GIVEN TEXT.

Our foreign aid budget, it seems, is a convenient hollow log for a government desperate to keep its chances of delivering a surplus intact but facing soaring costs from a huge surge in asylum seekers arriving by boat.
Offshore processing of asylum seekers is expensive — extraordinarily so compared to processing here in Australia. In the case of the revamped Pacific Solution, the goal is not processing of any kind but delay — long delays. This makes Australia’s current policy even more expensive.
By funding this exorbitant cost from the foreign aid budget, the government makes the nonsensical argument that looking after refugees in Australia is the same as foreign aid “providing support for refugees in Jordan, Lebanon and Sudan”.
Instead what it reflects is that beneficiaries of our foreign aid program have no political clout, and that unlike most areas of the budget there is little political cost to cutting programs intended to help those well below Australian standards of living. For once, Scott Morrison is correct in suggesting this is merely “robbing Peter to pay Paul”, although perhaps the names are a little inapt given what we are describing.
Labor’s asylum seeker policy has led it into some morally dubious areas. Combined with its determination to maintain a surplus, it produces outright absurd outcomes like this.
This article originally referred incorrectly to Nauru and PNG, and has been amended.
True, but even so the Rudd Government has increased Australia’s foreign aid substantially.
Most of foreign aid only help corrupted governments to create more refugees anyway.
If they want to use the money effectively, use the money to raise an army for the UN to take over one country at a time to fix it. Economic development “teach them how to fish” projects are better than charity, but is is hard to get any of these programs going where there is chronic violence and corruption.

PROVIDED DATA.
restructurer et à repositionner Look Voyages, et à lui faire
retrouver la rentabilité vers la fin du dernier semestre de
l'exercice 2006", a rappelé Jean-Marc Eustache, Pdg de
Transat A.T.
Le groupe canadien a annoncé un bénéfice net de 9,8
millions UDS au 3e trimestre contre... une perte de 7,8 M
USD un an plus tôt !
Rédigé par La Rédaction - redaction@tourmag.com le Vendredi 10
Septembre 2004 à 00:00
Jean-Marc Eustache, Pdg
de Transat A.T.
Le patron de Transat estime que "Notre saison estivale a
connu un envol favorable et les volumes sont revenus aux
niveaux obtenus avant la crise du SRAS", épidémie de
--
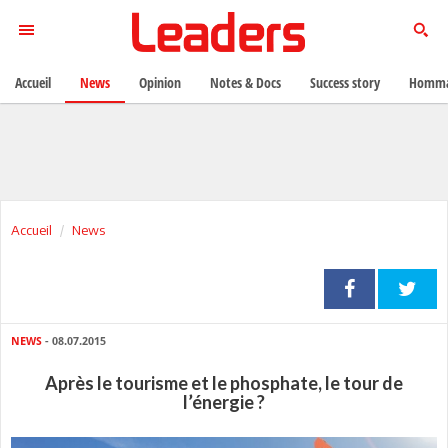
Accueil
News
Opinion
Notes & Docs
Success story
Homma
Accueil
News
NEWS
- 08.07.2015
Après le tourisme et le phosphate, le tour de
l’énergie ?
* * *
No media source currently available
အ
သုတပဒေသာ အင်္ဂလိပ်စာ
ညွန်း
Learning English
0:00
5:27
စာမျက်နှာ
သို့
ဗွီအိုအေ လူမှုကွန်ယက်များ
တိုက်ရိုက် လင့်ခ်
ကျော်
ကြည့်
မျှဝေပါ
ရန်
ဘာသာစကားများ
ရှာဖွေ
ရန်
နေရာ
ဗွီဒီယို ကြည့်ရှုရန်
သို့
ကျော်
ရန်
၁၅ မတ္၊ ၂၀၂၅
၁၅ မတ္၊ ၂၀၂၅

EXERCISE OBJECTIVE. Can you quote the stretch of the foreign aid article from "By funding this" through "outcomes like this." word for word?

TASK ANSWER.
By funding this exorbitant cost from the foreign aid budget, the government makes the nonsensical argument that looking after refugees in Australia is the same as foreign aid “providing support for refugees in Jordan, Lebanon and Sudan”.
Instead what it reflects is that beneficiaries of our foreign aid program have no political clout, and that unlike most areas of the budget there is little political cost to cutting programs intended to help those well below Australian standards of living. For once, Scott Morrison is correct in suggesting this is merely “robbing Peter to pay Paul”, although perhaps the names are a little inapt given what we are describing.
Labor’s asylum seeker policy has led it into some morally dubious areas. Combined with its determination to maintain a surplus, it produces outright absurd outcomes like this.